CRÍTICA. Aquí estoy, aquí no

por Piero Saavedra

La sensación de orfandad presente en Mami te amo es distinta respecto de Aquí estoy, aquí no. Si bien ambas películas convergen en el tema de la pérdida, no cabe duda que el protagonista de esta última, el periodista Ramiro Hidalgo (Juan Pablo Correa), dispone de más redes y afectos. Su grupo de referencia lo componen sus amigos y, entre ellos, Lorena (Constanza González) y Pato (Elvis Fuentes) son los principales destinatarios de esa necesidad ritual de Ramiro por sentarse a hablar, por comunicarse.

La cosa narrativa de Aquí estoy… se inicia dentro de un taxi, cuando Ramiro y su amigo Rafael (Víctor Montero) regresan del carrete y sufren sus efectos. Con la cámara anticipando la tragedia, la cineasta Elisa Eliash construye en un par de minutos el prólogo de la caída sistemática de Ramiro, que es testigo de la muerte de su compañero y luego, bordeando la crisis existencial, debe renunciar al diario y a la universidad donde trabaja.

En ese estado precario y sin poder superar el trauma, Ramiro recibe la propuesta de un editor para escribir la biografía “no autorizada” de la ex vocalista de Los Cox y ahora encargada del aseo en el pub La Tuna, Ana Patricia Ahumada Jones (María José Siebald). Aparece, enseguida, la posibilidad de un trabajo revitalizante, como también el riesgo de un viaje a las potencias de la noche, de un descenso a los infiernos para revivir el pasado en dos ocasiones.

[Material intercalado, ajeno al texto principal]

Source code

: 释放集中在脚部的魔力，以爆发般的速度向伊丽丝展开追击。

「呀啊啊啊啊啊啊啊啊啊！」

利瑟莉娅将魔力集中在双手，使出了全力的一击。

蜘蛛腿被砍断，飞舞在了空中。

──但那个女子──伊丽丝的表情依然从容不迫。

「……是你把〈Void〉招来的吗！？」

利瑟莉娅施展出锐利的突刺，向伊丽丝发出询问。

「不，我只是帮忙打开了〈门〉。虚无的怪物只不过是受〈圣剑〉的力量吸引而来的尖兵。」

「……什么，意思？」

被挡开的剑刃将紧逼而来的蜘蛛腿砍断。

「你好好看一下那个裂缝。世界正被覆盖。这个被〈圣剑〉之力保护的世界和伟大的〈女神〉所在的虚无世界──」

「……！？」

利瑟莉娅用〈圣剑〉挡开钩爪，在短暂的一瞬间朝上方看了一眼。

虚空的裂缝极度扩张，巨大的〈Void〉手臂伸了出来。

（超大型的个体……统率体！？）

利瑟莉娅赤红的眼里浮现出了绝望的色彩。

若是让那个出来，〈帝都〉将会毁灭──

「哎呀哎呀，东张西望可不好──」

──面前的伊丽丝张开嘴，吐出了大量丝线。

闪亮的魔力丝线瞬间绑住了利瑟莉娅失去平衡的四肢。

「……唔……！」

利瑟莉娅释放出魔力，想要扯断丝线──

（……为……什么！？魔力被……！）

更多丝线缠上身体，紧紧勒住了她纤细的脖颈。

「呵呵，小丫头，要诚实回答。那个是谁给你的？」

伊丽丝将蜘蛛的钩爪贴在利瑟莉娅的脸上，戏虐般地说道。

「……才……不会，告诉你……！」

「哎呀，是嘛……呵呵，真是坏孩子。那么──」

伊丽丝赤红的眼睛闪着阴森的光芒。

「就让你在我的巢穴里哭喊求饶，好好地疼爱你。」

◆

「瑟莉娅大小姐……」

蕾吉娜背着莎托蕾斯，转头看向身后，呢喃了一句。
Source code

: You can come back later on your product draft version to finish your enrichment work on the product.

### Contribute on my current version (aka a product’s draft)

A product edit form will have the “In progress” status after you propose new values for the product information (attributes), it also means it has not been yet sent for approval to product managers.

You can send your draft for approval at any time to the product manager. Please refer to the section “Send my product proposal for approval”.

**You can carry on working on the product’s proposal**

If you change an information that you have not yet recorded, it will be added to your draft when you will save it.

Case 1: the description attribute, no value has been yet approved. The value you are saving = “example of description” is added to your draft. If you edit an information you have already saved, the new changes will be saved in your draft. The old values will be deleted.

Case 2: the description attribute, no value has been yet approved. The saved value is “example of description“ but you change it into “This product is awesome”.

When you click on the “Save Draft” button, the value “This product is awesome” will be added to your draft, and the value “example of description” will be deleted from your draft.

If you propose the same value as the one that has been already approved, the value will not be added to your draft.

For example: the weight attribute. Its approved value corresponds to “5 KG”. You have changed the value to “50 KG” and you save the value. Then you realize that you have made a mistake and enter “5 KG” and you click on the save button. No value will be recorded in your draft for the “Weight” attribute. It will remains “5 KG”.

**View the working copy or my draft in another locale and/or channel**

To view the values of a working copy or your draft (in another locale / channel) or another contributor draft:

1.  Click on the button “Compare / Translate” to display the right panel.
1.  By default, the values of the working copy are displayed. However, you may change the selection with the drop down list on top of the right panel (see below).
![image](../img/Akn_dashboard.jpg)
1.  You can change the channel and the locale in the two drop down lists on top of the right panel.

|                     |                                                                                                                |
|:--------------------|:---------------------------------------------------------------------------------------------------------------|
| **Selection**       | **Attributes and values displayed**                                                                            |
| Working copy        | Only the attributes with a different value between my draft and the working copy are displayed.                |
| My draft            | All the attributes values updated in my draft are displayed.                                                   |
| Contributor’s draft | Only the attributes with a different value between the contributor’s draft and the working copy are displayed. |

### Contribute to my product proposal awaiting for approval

Todas las peripecias derivadas del proyecto, Ramiro las detalla a sus interlocutores de turno. En una de las secuencias que exigen atención especial, la representación se fragmenta sucesivamente en tres niveles, como cajas chinas que se dejan ver una tras otra: el relato de Ramiro hacia Lorena, el de Ana Patricia hacia Ramiro y la desdicha delirante de Nana Van Gnot (Alessandra Guerzoni), que alguna vez trabajó para la artista. La transmisión del mito, con su función especulativa y sustituta de deseos, es una de las características de la obra de Eliash. Pero no es el recurso principal.

Lo importante de los dos primeros largometrajes de esta directora, es la visualidad y su directa relación con el imaginario confundido de la posmodernidad. En Mami te amo comunicaba las amenazas y las debilidades de la infancia; en Aquí estoy, aquí no, en cambio, el centro se instala en la conciencia de un sujeto que ofrece todas las ambigüedades posibles. Por eso no hay nada arbitrario en el montaje vertiginoso, en los cortes repentinos, en la atmósfera sórdida, en el dibujo objetivo y subjetivo del paisaje urbano.

Es el cine de Elisa Eliash: realismo y estilización, coherencia e incoherencia, contención y desparpajo, impresos tanto en la puesta en escena como en el tejido fenoménico que analiza, y revestidos de un humor inteligente y beneficioso en dos sentidos. Primero, como arma arrojadiza contra el fantasma del intelectualismo y la sociología. Segundo, como ejercicio de desdramatización al momento de situar a sus personajes en medio de la veleidad del entorno.

Aquí estoy…–estrenada en la reciente edición del Festival de Cine B//5- lleva la etiqueta de estar “inspirada libremente en Vértigo de Hitchcock”. Pero el vínculo con la mejor película de la historia del cine refiere sólo al nudo argumental y a ratos parece una ironía. En todo lo demás, la película guarda mayor relación con la singularidad con que Raúl Ruiz o Cristián Sánchez analizaron la identidad nacional, y eso aproxima a su directora a la corriente que Alicia Scherson y Cristian Jiménez abrieron dentro del novísimo cine chileno.

 AQUÍ ESTOY, AQUÍ NO Dirección: Elisa Eliash Con: Juan Pablo Correa, María José Siebald, Constanza González, Elvis Fuentes, Alessandra Guerzoni 96 min.